Também compareceram ex-presidentes, como o uruguaio José "Pepe" Mujica e o colombiano Juan Manuel Santos, assim como o ex-chefe do Governo espanhol Felipe González e a presidente da associação Avó da Praça de Maio, Estela de Carlotto.
A senadora socialista Isabel Allende, filha do presidente deposto, comoveu os participantes ao narrar sua experiência em 11 de setembro há 50 anos, seguida na primeira fila por Maya Fernández, ministra da Defesa e neta de Salvador Allende.
"Hoje, quando a democracia no mundo enfrenta novas ameaças autoritárias, é mais necessário do que nunca renovar o compromisso de todos e cada um pela democracia. É por isso, presidente (Boric), que é muito valiosa a carta 'Democracia Sempre', que você assinou com todos nossos ex-presidentes do Chile", destacou a senadora.
"Cueca sola"
A cerimônia teve vários momentos carregados de emoção, como o minuto de silêncio que foi observado no exato momento, às 11h52 locais, em que o La Moneda foi bombardeado pela Aeronáutica, há 50 anos. Durante a ditadura, foram 1.747 pessoas assassinadas, e 1.469, desaparecidas.
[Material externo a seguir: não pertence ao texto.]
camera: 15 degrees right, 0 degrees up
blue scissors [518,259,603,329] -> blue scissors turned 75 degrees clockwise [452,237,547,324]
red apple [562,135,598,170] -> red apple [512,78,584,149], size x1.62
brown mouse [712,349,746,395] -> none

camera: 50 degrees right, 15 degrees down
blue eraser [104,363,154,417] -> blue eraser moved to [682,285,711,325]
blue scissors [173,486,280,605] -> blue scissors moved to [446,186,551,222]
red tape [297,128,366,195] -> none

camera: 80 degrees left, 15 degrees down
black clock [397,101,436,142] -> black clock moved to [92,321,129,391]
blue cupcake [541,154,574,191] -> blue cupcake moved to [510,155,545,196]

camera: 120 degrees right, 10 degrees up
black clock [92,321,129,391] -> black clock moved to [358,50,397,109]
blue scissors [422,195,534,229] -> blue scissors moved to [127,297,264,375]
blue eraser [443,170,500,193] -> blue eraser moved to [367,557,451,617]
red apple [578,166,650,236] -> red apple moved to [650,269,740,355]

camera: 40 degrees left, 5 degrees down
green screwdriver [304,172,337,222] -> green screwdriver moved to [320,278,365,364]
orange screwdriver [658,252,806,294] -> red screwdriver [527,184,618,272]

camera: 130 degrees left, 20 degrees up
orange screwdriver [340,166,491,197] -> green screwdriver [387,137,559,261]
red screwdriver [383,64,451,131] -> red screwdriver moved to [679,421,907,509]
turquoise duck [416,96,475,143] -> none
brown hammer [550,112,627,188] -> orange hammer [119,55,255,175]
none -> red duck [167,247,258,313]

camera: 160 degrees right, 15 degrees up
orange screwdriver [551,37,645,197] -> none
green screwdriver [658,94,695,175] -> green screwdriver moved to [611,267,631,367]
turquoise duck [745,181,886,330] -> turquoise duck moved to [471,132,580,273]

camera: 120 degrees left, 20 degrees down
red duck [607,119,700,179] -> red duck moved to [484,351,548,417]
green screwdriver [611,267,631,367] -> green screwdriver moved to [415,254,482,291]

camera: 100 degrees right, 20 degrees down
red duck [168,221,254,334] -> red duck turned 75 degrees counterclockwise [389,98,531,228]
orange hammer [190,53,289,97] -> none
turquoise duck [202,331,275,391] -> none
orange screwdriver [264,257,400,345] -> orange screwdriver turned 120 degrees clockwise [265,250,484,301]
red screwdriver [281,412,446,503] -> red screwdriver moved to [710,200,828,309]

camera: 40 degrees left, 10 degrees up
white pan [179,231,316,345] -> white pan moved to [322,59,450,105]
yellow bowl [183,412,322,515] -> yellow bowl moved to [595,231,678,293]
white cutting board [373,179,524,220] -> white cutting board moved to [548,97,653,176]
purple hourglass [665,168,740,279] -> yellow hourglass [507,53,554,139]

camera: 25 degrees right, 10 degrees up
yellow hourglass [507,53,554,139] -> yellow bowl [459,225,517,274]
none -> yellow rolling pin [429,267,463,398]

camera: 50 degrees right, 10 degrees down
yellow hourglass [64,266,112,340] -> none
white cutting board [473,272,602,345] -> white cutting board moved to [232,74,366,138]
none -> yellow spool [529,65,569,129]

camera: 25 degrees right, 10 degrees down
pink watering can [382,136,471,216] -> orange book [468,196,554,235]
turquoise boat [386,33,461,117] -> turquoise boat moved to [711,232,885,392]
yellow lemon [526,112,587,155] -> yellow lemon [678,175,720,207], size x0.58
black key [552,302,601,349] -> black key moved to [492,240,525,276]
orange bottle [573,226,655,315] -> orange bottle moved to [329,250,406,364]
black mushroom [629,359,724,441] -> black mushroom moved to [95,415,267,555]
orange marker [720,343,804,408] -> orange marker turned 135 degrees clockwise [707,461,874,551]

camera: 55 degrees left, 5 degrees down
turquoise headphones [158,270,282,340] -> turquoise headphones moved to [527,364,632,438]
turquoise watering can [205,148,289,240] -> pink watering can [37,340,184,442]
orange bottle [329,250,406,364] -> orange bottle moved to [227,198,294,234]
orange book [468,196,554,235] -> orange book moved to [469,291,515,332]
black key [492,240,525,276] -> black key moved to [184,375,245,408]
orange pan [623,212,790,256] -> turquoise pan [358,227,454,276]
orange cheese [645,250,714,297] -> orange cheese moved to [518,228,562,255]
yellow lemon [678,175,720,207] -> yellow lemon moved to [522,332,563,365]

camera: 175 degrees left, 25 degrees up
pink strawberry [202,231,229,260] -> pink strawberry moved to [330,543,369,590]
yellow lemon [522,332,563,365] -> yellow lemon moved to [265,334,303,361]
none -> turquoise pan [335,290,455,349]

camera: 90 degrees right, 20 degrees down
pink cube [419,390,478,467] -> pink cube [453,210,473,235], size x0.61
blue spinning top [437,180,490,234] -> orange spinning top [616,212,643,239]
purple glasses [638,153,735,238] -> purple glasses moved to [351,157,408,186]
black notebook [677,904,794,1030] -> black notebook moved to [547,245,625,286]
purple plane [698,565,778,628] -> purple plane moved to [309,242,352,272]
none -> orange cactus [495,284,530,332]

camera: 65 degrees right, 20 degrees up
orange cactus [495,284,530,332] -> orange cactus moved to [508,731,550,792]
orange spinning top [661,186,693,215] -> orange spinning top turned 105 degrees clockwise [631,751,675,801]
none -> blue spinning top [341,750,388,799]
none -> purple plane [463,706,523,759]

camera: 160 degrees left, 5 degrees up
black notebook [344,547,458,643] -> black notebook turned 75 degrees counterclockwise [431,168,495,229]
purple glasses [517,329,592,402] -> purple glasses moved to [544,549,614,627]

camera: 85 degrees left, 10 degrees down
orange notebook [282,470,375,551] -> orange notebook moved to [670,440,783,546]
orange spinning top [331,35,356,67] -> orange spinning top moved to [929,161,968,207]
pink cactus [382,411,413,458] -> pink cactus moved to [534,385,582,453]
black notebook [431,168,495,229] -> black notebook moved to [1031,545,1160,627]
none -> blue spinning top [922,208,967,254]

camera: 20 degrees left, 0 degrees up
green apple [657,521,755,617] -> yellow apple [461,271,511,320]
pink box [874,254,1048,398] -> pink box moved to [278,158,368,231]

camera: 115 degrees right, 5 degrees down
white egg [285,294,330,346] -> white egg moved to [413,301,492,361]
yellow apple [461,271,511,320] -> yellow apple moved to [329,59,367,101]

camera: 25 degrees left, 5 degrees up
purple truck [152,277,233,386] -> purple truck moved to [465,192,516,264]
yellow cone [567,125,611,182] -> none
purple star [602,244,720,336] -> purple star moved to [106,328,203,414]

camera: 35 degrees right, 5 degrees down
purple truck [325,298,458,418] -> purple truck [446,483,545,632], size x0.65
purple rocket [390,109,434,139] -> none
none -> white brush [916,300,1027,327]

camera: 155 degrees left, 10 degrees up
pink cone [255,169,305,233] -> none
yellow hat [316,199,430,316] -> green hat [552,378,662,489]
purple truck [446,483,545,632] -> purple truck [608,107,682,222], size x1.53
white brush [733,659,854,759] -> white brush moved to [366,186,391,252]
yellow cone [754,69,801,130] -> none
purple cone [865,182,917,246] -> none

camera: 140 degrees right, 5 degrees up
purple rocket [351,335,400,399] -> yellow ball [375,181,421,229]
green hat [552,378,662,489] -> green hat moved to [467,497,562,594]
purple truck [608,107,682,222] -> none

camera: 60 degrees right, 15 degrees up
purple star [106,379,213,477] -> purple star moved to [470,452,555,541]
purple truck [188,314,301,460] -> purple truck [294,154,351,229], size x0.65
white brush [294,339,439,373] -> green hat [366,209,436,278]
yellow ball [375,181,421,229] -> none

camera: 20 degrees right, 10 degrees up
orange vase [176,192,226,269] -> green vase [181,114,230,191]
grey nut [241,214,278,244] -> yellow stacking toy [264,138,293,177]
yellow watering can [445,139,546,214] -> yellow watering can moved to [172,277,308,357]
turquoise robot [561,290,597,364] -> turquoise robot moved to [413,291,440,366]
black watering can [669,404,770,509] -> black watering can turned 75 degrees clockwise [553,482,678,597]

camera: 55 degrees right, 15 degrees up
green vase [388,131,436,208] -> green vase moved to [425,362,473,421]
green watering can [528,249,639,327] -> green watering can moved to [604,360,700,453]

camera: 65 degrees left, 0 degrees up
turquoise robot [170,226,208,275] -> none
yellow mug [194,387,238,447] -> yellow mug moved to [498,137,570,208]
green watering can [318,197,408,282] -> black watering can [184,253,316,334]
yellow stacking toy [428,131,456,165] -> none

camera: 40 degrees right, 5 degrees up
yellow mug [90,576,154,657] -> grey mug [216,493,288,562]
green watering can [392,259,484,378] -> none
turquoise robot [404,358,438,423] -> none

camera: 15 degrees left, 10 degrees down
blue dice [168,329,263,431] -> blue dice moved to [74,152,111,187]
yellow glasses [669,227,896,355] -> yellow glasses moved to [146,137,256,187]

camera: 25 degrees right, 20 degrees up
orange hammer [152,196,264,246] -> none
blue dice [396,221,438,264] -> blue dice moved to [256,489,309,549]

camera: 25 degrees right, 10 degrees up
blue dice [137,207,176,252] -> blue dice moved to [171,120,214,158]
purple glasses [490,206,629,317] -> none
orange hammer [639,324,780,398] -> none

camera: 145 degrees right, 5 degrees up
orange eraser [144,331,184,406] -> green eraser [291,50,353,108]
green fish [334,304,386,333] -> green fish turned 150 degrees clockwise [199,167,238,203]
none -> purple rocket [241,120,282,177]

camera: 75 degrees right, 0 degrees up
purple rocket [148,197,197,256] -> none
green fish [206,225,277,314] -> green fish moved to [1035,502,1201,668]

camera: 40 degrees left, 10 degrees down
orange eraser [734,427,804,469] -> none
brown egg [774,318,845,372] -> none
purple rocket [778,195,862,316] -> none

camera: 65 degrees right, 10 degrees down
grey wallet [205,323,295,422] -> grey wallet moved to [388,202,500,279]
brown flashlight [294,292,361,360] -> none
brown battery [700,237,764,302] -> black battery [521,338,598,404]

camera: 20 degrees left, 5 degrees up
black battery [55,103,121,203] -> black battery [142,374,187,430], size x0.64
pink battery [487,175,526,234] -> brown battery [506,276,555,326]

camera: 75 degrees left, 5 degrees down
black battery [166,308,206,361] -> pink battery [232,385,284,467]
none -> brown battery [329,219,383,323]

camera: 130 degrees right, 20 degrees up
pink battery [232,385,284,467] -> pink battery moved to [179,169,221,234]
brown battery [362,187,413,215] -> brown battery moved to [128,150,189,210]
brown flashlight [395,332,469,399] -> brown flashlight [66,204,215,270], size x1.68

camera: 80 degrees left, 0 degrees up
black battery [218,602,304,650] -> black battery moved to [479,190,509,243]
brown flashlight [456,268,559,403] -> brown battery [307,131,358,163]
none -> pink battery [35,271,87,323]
Em seguida, foi apresentada a "Cueca sola", canção do grupo folclórico da Associação de Familiares de Detentos Desaparecidos, que mostra a dança tradicional do Chile, mas em uma versão na qual uma mulher dança sozinha.
Meio século depois do golpe militar, Chile segue dividido entre os que defendem e repudiam a ditadura.
Hoje, governam os herdeiros políticos de Allende, mas o Partido Republicano, que reivindica o legado de Pinochet, ganhou as recentes votações dos constituintes que redigiram um projeto de Carta Magna para substituir a que foi escrita na ditadura.
Segundo a pesquisa Criteria, 49% consideram que "relembrar o golpe é irrelevante", enquanto 48% dizem que "afeta a convivência futura".
Recordação amarga
A ex-presidente Michelle Bachelet (2006-2010 e 2014-2018) pediu à oposição de direita uma visão mais ampla, em meio à tensão que caracterizou o 50º aniversário do golpe de Estado no Chile.
"Como país, precisamos continuar refletindo e aprendendo com as lições do passado, porque teme-se que, quando há um grau significativo de polarização - como já disse, a política está um pouco tóxica -, o risco de um olhar breve e mesquinho não nos faz bem", disse Bachelet, que foi torturada durante a ditadura e é filha de um general da Força Aérea que morreu depois de também ter sido torturado.
A oposição de direita se absteve de aderir ao compromisso de "defender a democracia das ameaças autoritárias" promovido pelo presidente. Essa declaração estará disponível para todos os convidados assinarem.